A mid-June evening finds Gabe, his parents and Trea, a sophomore majoring in art at Cabrillo College in Aptos, Calif., in the backyard at Chi Theta Chi after supper. The family relocated in 1997 to Mendocino, 124 miles north of San Francisco, on the coast, where Jim teaches philosophy and literature at Mendocino Community High. Suzanne has also taught language arts at the middle school and for the past 10 years has been writing fiction, including novels for children. She's currently working on an anthology of short stories dealing with pregnancy.

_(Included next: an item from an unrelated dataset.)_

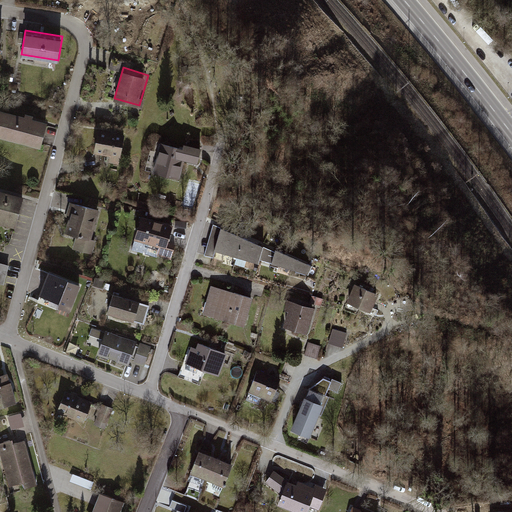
[(3,113),(0,125),(0,135),(48,148),(54,125),(3,113)]
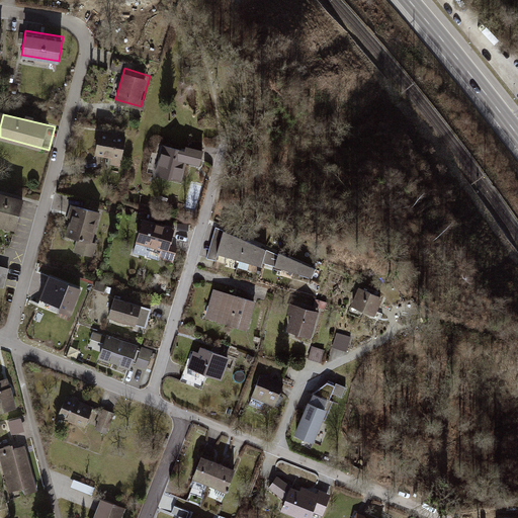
[(126,134),(101,128),(97,152),(110,155),(109,163),(120,165),(126,134)]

What most families might do after dinner—go for a drive, watch TV, play a board game—is foreign to the Jenningses. Gabe brings out some bongos, and soon a drum circle has formed. The beat draws others from the house, so that soon more than a half-dozen people are slapping skins. Jim plays the flute and Suzanne shakes a chime. Chants develop while, a few feet away, a mound of rocks heats in a small fire.
A half hour passes. The playing stops. Now the entire Jennings family, along with several housemates, Gabe's girlfriend and Trea's boyfriend, have shed their clothing, and they enter a "sweat lodge" tent that Gabe has erected. "Time to sweat," he cries, shoveling the heated rocks into a pit and pouring water on them.
"It is difficult," Lananna had said earlier that day, "for me to understand some of the things Gabe does. With him the ultimate challenge is to be atypical and to make every moment count. What a terrible thing it would be for anyone to temper those dreams."
Inside the sweat lodge, people sing. Mother and son sit beside each other, au naturel. For the young man whose every race is against the routine, it is all natural.